WHAT IS REQUIRED
Please give the entries again in full and exactly, without any picture.

(Collected data)
● ● ● ● ● ● ●

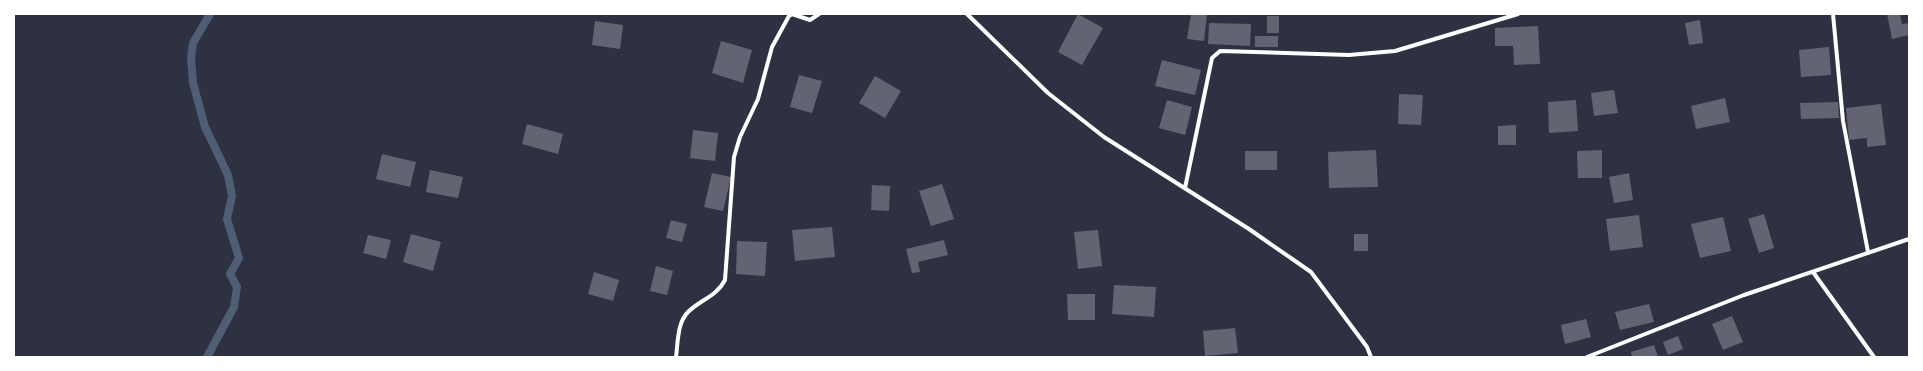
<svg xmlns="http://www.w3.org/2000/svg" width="1923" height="371" font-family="Overpass,sans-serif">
  <rect width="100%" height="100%" fill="#2d3142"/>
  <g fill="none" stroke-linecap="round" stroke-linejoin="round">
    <!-- stream -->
    <path stroke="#4f5d75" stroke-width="8" d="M207,357l27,-50 3,-20 -7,-13 9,-16 -12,-39 5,-23 -4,-21 -23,-48 -12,-44 -2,-25 2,-15 17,-29"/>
  </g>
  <!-- building -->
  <path fill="#626471" d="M1078,14l25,14 -21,37 -24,-13z
    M1191,14h16l-3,27 -17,-2z
    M1887,14h13l2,10 7,-1v12l-17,4z
    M1267,16h12v17h-12z
    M1700,20l3,23 -14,2 -4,-22z
    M595,21l28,4 -3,24 -28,-4z
    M1209,23l42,1 -1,22 -42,-2z
    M1538,26l2,38 -26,1 -1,-19h-18v-18z
    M1255,36h23v11h-23z
    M721,41l31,9 -9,33 -31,-10z
    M1829,47l2,28 -30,2 -2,-27z
    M1162,60l39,10 -6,25 -40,-9z
    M799,75l23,6 -10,32 -22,-6z
    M875,76l26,15 -16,27 -26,-15z
    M1614,90l4,23 -24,3 -3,-23z
    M1399,94l24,1 -2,30 -23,-1z
    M1725,98l5,24 -34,7 -5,-23z
    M1167,100l25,7 -7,28 -26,-7z
    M1576,100l2,31 -29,2 -1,-31z
    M1838,102l1,16 -38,1 -1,-16z
    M1881,104l5,41 -19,2v-9l-18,2 -3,-32z
    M527,124l36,10 -5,20 -36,-10z
    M1516,125v20h-18v-19z
    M693,130l25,3 -3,28 -25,-3z
    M1376,150l2,37 -49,1 -1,-36z
    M1602,150v28h-24l-1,-27z
    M1245,151h32v19h-32z
    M382,154l34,8 -6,25 -34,-8z
    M430,170l33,7 -5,21 -32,-6z
    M712,173l19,4 -8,34 -19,-4z
    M1629,173l4,27 -19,3 -5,-26z
    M942,184l12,35 -23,7 -12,-35z
    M872,185l18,1 -1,25 -18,-1z
    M1764,214l10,34 -15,5 -11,-34z
    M1639,215l4,32 -33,4 -4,-32z
    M1723,217l8,34 -31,7 -9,-34z
    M671,220l16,4 -5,18 -16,-4z
    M832,227l3,30 -40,4 -3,-31z
    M1098,230l4,36 -24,3 -4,-37z
    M411,234l30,8 -8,29 -30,-9z
    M1354,234h14v17h-14z
    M368,235l23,5 -5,19 -23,-6z
    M944,240l4,15 -30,7 2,10 -8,1 -6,-24z
    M737,241l30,1 -2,34 -29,-2z
    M656,266l17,5 -6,24 -17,-4z
    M594,272l25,8 -6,21 -25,-7z
    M1114,285l42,2 -2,30 -42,-3z
    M1067,294h28v26h-27z
    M1649,304l5,18 -34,8 -5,-18z
    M1732,316l11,26 -20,8 -11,-26z
    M1586,319l5,18 -26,7 -4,-19z
    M1235,328l3,25 -33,3 -2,-25z
    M1678,336l5,13 -15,6 -5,-13z
    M1654,345l4,12h-26l-1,-5z"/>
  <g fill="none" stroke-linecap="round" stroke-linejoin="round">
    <!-- minor -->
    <path stroke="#fff" stroke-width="4" d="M967,14l81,79 56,44 145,92 62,43 56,75 4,10
      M1833,14l10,107 25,131
      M1185,188l27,-130 8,-7 129,4 46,-4 123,-37
      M1813,272l61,85
      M676,357c2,-14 1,-34 12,-45 12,-12 29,-16 37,-32l9,-123 6,-20 18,-38 14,-52 17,-31 3,-2 18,6 9,-6
      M1587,357l157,-62 165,-56"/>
  </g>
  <!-- border -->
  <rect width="1923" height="371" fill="none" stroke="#ffffff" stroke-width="30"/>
</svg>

● ● ● ● ● ● ●

SOLUTION
<svg xmlns="http://www.w3.org/2000/svg" width="1923" height="371" font-family="Overpass,sans-serif">
  <rect width="100%" height="100%" fill="#2d3142"/>
  <g fill="none" stroke-linecap="round" stroke-linejoin="round">
    <!-- stream -->
    <path stroke="#4f5d75" stroke-width="8" d="M207,357l27,-50 3,-20 -7,-13 9,-16 -12,-39 5,-23 -4,-21 -23,-48 -12,-44 -2,-25 2,-15 17,-29"/>
  </g>
  <!-- building -->
  <path fill="#626471" d="M1078,14l25,14 -21,37 -24,-13z
    M1191,14h16l-3,27 -17,-2z
    M1887,14h13l2,10 7,-1v12l-17,4z
    M1267,16h12v17h-12z
    M1700,20l3,23 -14,2 -4,-22z
    M595,21l28,4 -3,24 -28,-4z
    M1209,23l42,1 -1,22 -42,-2z
    M1538,26l2,38 -26,1 -1,-19h-18v-18z
    M1255,36h23v11h-23z
    M721,41l31,9 -9,33 -31,-10z
    M1829,47l2,28 -30,2 -2,-27z
    M1162,60l39,10 -6,25 -40,-9z
    M799,75l23,6 -10,32 -22,-6z
    M875,76l26,15 -16,27 -26,-15z
    M1614,90l4,23 -24,3 -3,-23z
    M1399,94l24,1 -2,30 -23,-1z
    M1725,98l5,24 -34,7 -5,-23z
    M1167,100l25,7 -7,28 -26,-7z
    M1576,100l2,31 -29,2 -1,-31z
    M1838,102l1,16 -38,1 -1,-16z
    M1881,104l5,41 -19,2v-9l-18,2 -3,-32z
    M527,124l36,10 -5,20 -36,-10z
    M1516,125v20h-18v-19z
    M693,130l25,3 -3,28 -25,-3z
    M1376,150l2,37 -49,1 -1,-36z
    M1602,150v28h-24l-1,-27z
    M1245,151h32v19h-32z
    M382,154l34,8 -6,25 -34,-8z
    M430,170l33,7 -5,21 -32,-6z
    M712,173l19,4 -8,34 -19,-4z
    M1629,173l4,27 -19,3 -5,-26z
    M942,184l12,35 -23,7 -12,-35z
    M872,185l18,1 -1,25 -18,-1z
    M1764,214l10,34 -15,5 -11,-34z
    M1639,215l4,32 -33,4 -4,-32z
    M1723,217l8,34 -31,7 -9,-34z
    M671,220l16,4 -5,18 -16,-4z
    M832,227l3,30 -40,4 -3,-31z
    M1098,230l4,36 -24,3 -4,-37z
    M411,234l30,8 -8,29 -30,-9z
    M1354,234h14v17h-14z
    M368,235l23,5 -5,19 -23,-6z
    M944,240l4,15 -30,7 2,10 -8,1 -6,-24z
    M737,241l30,1 -2,34 -29,-2z
    M656,266l17,5 -6,24 -17,-4z
    M594,272l25,8 -6,21 -25,-7z
    M1114,285l42,2 -2,30 -42,-3z
    M1067,294h28v26h-27z
    M1649,304l5,18 -34,8 -5,-18z
    M1732,316l11,26 -20,8 -11,-26z
    M1586,319l5,18 -26,7 -4,-19z
    M1235,328l3,25 -33,3 -2,-25z
    M1678,336l5,13 -15,6 -5,-13z
    M1654,345l4,12h-26l-1,-5z"/>
  <g fill="none" stroke-linecap="round" stroke-linejoin="round">
    <!-- minor -->
    <path stroke="#fff" stroke-width="4" d="M967,14l81,79 56,44 145,92 62,43 56,75 4,10
      M1833,14l10,107 25,131
      M1185,188l27,-130 8,-7 129,4 46,-4 123,-37
      M1813,272l61,85
      M676,357c2,-14 1,-34 12,-45 12,-12 29,-16 37,-32l9,-123 6,-20 18,-38 14,-52 17,-31 3,-2 18,6 9,-6
      M1587,357l157,-62 165,-56"/>
  </g>
  <!-- border -->
  <rect width="1923" height="371" fill="none" stroke="#ffffff" stroke-width="30"/>
</svg>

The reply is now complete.